TASK REQUIREMENTS →
For each record below, output its text exactly and skip any picture.

RECORDS FOR THE EXERCISE →
Segment Open
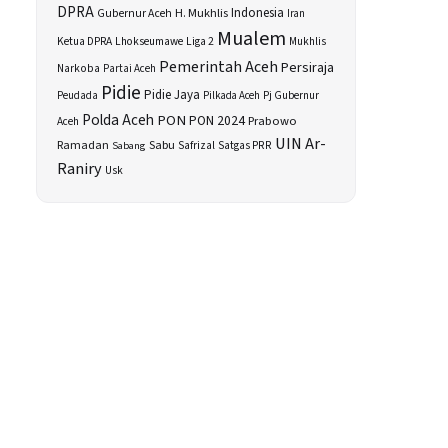
DPRA
H. Mukhlis
Indonesia
Gubernur Aceh
Iran
Mualem
Ketua DPRA
Lhokseumawe
Liga 2
Mukhlis
Pemerintah Aceh
Persiraja
Narkoba
Partai Aceh
Pidie
Pidie Jaya
Peudada
Pilkada Aceh
Pj Gubernur
Polda Aceh
PON
PON 2024
Prabowo
Aceh
UIN Ar-
Sabu
Ramadan
Safrizal
Satgas PRR
Sabang
Raniry
Usk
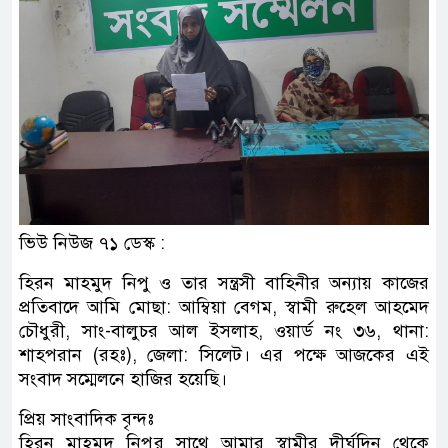
ভিউ নিউজ ৭১ ডেস্ক :
হিরন মাহমুদ নিপু ও তার সন্ত্রসী বাহিনীর অন্যায় কাজের
প্রতিবাদে আমি মোছা: আম্বিয়া বেগম, স্বামী রুহেল আহমেদ
চৌধুরী, সাং-বালুচর আল ইসলাহ, ওয়ার্ড নং ৩৬, থানা:
শাহপরান (রহঃ), জেলা: সিলেট। এর পক্ষে আজকের এই
সংবাদ সম্মেলনে হাজির হয়েছি।
প্রিয় সাংবাদিক বৃন্দঃ
হিরন মাহমুদ নিপুর সাথে আমার স্বামীর দীর্ঘদিন থেকে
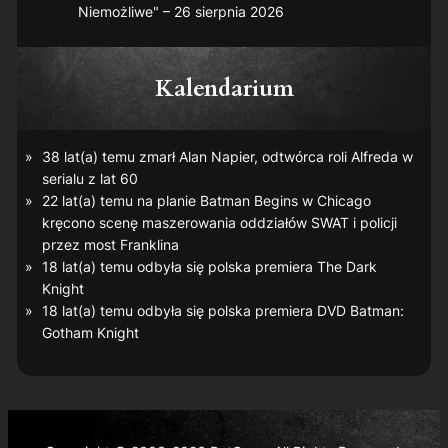
Niemożliwe" – 26 sierpnia 2026
Kalendarium
38 lat(a) temu zmarł Alan Napier, odtwórca roli Alfreda w
serialu z lat 60
22 lat(a) temu na planie
Batman Begins
w Chicago
kręcono scenę maszerowania oddziałów SWAT i policji
przez most Franklina
18 lat(a) temu odbyła się polska premiera
The Dark
Knight
18 lat(a) temu odbyła się polska premiera DVD
Batman:
Gotham Knight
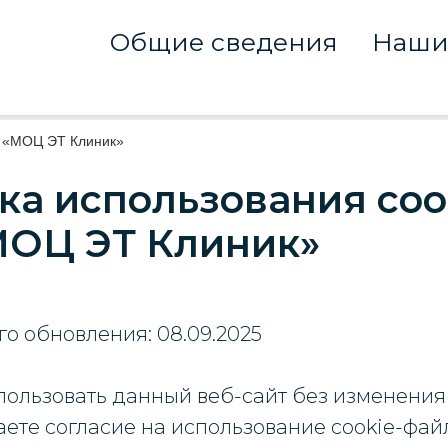
Общие сведения
Наши
О «МОЦ ЭТ Клиник»
ка использования coo
ОЦ ЭТ Клиник»
о обновления: 08.09.2025
ользовать данный веб-сайт без изменения
аете согласие на использование cookie-фай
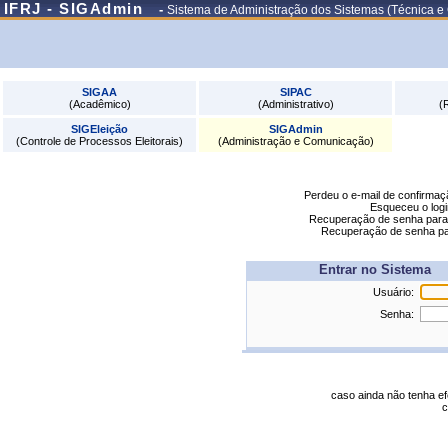
IFRJ - SIGAdmin
-
Sistema de Administração dos Sistemas (Técnica e
SIGAA
SIPAC
(Acadêmico)
(Administrativo)
(
SIGEleição
SIGAdmin
(Controle de Processos Eleitorais)
(Administração e Comunicação)
Perdeu o e-mail de confirma
Esqueceu o log
Recuperação de senha par
Recuperação de senha p
Entrar no Sistema
Usuário:
Senha:
caso ainda não tenha e
c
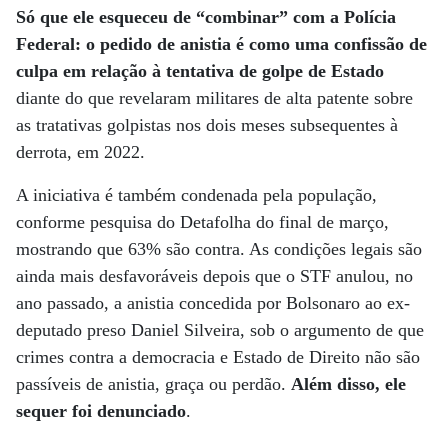
Só que ele esqueceu de “combinar” com a Polícia
Federal: o pedido de anistia é como uma confissão de
culpa em relação à tentativa de golpe de Estado
diante do que revelaram militares de alta patente sobre
as tratativas golpistas nos dois meses subsequentes à
derrota, em 2022.
A iniciativa é também condenada pela população,
conforme pesquisa do Detafolha do final de março,
mostrando que 63% são contra. As condições legais são
ainda mais desfavoráveis depois que o STF anulou, no
ano passado, a anistia concedida por Bolsonaro ao ex-
deputado preso Daniel Silveira, sob o argumento de que
crimes contra a democracia e Estado de Direito não são
passíveis de anistia, graça ou perdão.
Além disso, ele
sequer foi denunciado
.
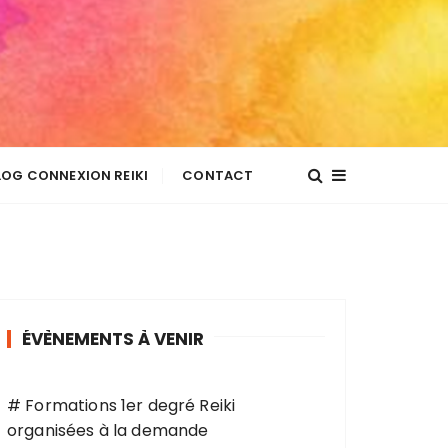
LOG CONNEXION REIKI
CONTACT
ÉVÈNEMENTS À VENIR
# Formations 1er degré Reiki
organisées à la demande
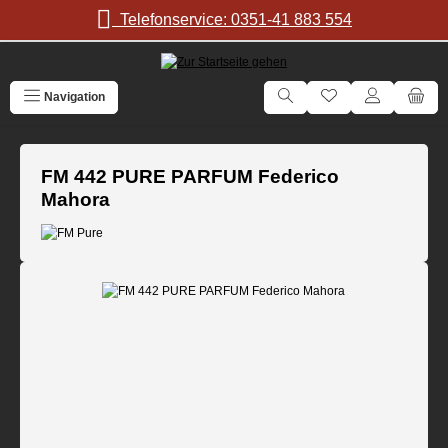
Zum Hauptinhalt springen
Telefonservice: 0351-41 883 554
Navigation
FM 442 PURE PARFUM Federico
Mahora
Bildergalerie überspringen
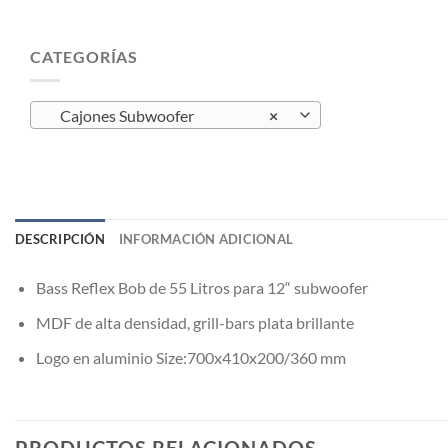
CATEGORÍAS
Cajones Subwoofer
×
DESCRIPCIÓN
INFORMACIÓN ADICIONAL
Bass Reflex Bob de 55 Litros para 12“ subwoofer
MDF de alta densidad, grill-bars plata brillante
Logo en aluminio Size:700x410x200/360 mm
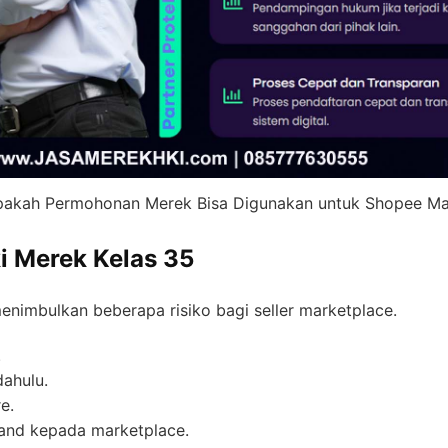
akah Permohonan Merek Bisa Digunakan untuk Shopee Ma
ki Merek Kelas 35
enimbulkan beberapa risiko bagi seller marketplace.
.
dahulu.
e.
rand kepada marketplace.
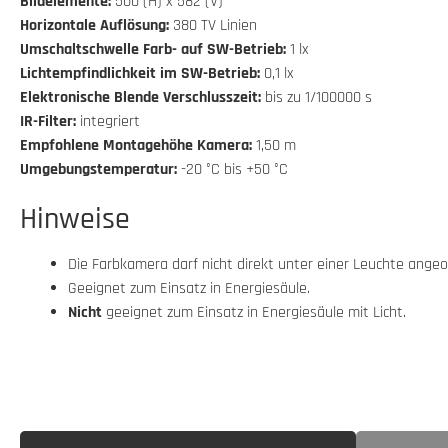
Bildelemente:
500 (H) x 582 (V)
Horizontale Auflösung:
380 TV Linien
Umschaltschwelle Farb- auf SW-Betrieb:
1 lx
Lichtempfindlichkeit im SW-Betrieb:
0,1 lx
Elektronische Blende Verschlusszeit:
bis zu 1/100000 s
IR-Filter:
integriert
Empfohlene Montagehöhe Kamera:
1,50 m
Umgebungstemperatur:
-20 °C bis +50 °C
Hinweise
Die Farbkamera darf nicht direkt unter einer Leuchte ange
Geeignet zum Einsatz in Energiesäule.
Nicht
geeignet zum Einsatz in Energiesäule mit Licht.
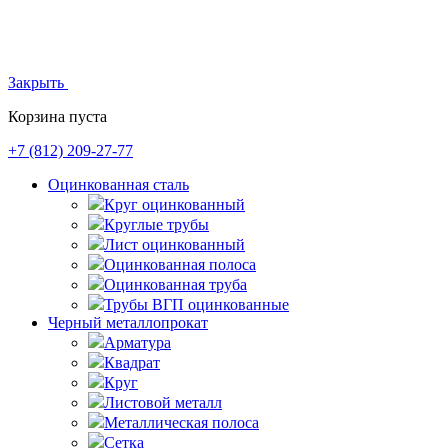
Закрыть
Корзина пуста
+7 (812)
209-27-77
Оцинкованная сталь
Круг оцинкованный
Круглые трубы
Лист оцинкованный
Оцинкованная полоса
Оцинкованная труба
Трубы ВГП оцинкованные
Черный металлопрокат
Арматура
Квадрат
Круг
Листовой металл
Металлическая полоса
Сетка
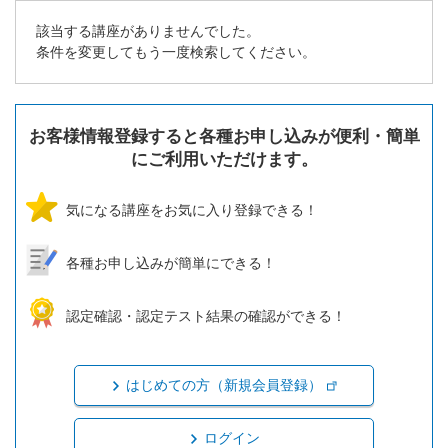
該当する講座がありませんでした。
条件を変更してもう一度検索してください。
お客様情報登録すると各種お申し込みが便利・簡単
にご利用いただけます。
気になる講座をお気に入り登録できる！
各種お申し込みが簡単にできる！
認定確認・認定テスト結果の確認ができる！
はじめての方（新規会員登録）
ログイン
Segment Closed
SOLUTION →
DPRA
H. Mukhlis
Indonesia
Gubernur Aceh
Iran
Mualem
Ketua DPRA
Lhokseumawe
Liga 2
Mukhlis
Pemerintah Aceh
Persiraja
Narkoba
Partai Aceh
Pidie
Pidie Jaya
Peudada
Pilkada Aceh
Pj Gubernur
Polda Aceh
PON
PON 2024
Prabowo
Aceh
UIN Ar-
Sabu
Ramadan
Safrizal
Satgas PRR
Sabang
Raniry
Usk
ভিউ নিউজ ৭১ ডেস্ক :
হিরন মাহমুদ নিপু ও তার সন্ত্রসী বাহিনীর অন্যায় কাজের
প্রতিবাদে আমি মোছা: আম্বিয়া বেগম, স্বামী রুহেল আহমেদ
চৌধুরী, সাং-বালুচর আল ইসলাহ, ওয়ার্ড নং ৩৬, থানা:
শাহপরান (রহঃ), জেলা: সিলেট। এর পক্ষে আজকের এই
সংবাদ সম্মেলনে হাজির হয়েছি।
প্রিয় সাংবাদিক বৃন্দঃ
হিরন মাহমুদ নিপুর সাথে আমার স্বামীর দীর্ঘদিন থেকে
Niemożliwe" – 26 sierpnia 2026
Kalendarium
38 lat(a) temu zmarł Alan Napier, odtwórca roli Alfreda w
serialu z lat 60
22 lat(a) temu na planie
Batman Begins
w Chicago
kręcono scenę maszerowania oddziałów SWAT i policji
przez most Franklina
18 lat(a) temu odbyła się polska premiera
The Dark
Knight
18 lat(a) temu odbyła się polska premiera DVD
Batman:
Gotham Knight
Общие сведения
Наши
О «МОЦ ЭТ Клиник»
ка использования coo
ОЦ ЭТ Клиник»
о обновления: 08.09.2025
ользовать данный веб-сайт без изменения
аете согласие на использование cookie-фай
IFRJ - SIGAdmin
-
Sistema de Administração dos Sistemas (Técnica e
SIGAA
SIPAC
(Acadêmico)
(Administrativo)
(
SIGEleição
SIGAdmin
(Controle de Processos Eleitorais)
(Administração e Comunicação)
Perdeu o e-mail de confirma
Esqueceu o log
Recuperação de senha par
Recuperação de senha p
Entrar no Sistema
Usuário:
Senha:
caso ainda não tenha e
c
Só que ele esqueceu de “combinar” com a Polícia
Federal: o pedido de anistia é como uma confissão de
culpa em relação à tentativa de golpe de Estado
diante do que revelaram militares de alta patente sobre
as tratativas golpistas nos dois meses subsequentes à
derrota, em 2022.
A iniciativa é também condenada pela população,
conforme pesquisa do Detafolha do final de março,
mostrando que 63% são contra. As condições legais são
ainda mais desfavoráveis depois que o STF anulou, no
ano passado, a anistia concedida por Bolsonaro ao ex-
deputado preso Daniel Silveira, sob o argumento de que
crimes contra a democracia e Estado de Direito não são
passíveis de anistia, graça ou perdão.
Além disso, ele
sequer foi denunciado
.
LOG CONNEXION REIKI
CONTACT
ÉVÈNEMENTS À VENIR
# Formations 1er degré Reiki
organisées à la demande
Zum Hauptinhalt springen
Telefonservice: 0351-41 883 554
Navigation
FM 442 PURE PARFUM Federico
Mahora
Bildergalerie überspringen
CATEGORÍAS
Cajones Subwoofer
×
DESCRIPCIÓN
INFORMACIÓN ADICIONAL
Bass Reflex Bob de 55 Litros para 12“ subwoofer
MDF de alta densidad, grill-bars plata brillante
Logo en aluminio Size:700x410x200/360 mm
akah Permohonan Merek Bisa Digunakan untuk Shopee Ma
ki Merek Kelas 35
enimbulkan beberapa risiko bagi seller marketplace.
.
dahulu.
e.
rand kepada marketplace.
Bildelemente:
500 (H) x 582 (V)
Horizontale Auflösung:
380 TV Linien
Umschaltschwelle Farb- auf SW-Betrieb:
1 lx
Lichtempfindlichkeit im SW-Betrieb:
0,1 lx
Elektronische Blende Verschlusszeit:
bis zu 1/100000 s
IR-Filter:
integriert
Empfohlene Montagehöhe Kamera:
1,50 m
Umgebungstemperatur:
-20 °C bis +50 °C
Hinweise
Die Farbkamera darf nicht direkt unter einer Leuchte ange
Geeignet zum Einsatz in Energiesäule.
Nicht
geeignet zum Einsatz in Energiesäule mit Licht.
Закрыть
Корзина пуста
+7 (812)
209-27-77
Оцинкованная сталь
Круг оцинкованный
Круглые трубы
Лист оцинкованный
Оцинкованная полоса
Оцинкованная труба
Трубы ВГП оцинкованные
Черный металлопрокат
Арматура
Квадрат
Круг
Листовой металл
Металлическая полоса
Сетка
該当する講座がありませんでした。
条件を変更してもう一度検索してください。
お客様情報登録すると各種お申し込みが便利・簡単
にご利用いただけます。
気になる講座をお気に入り登録できる！
各種お申し込みが簡単にできる！
認定確認・認定テスト結果の確認ができる！
はじめての方（新規会員登録）
ログイン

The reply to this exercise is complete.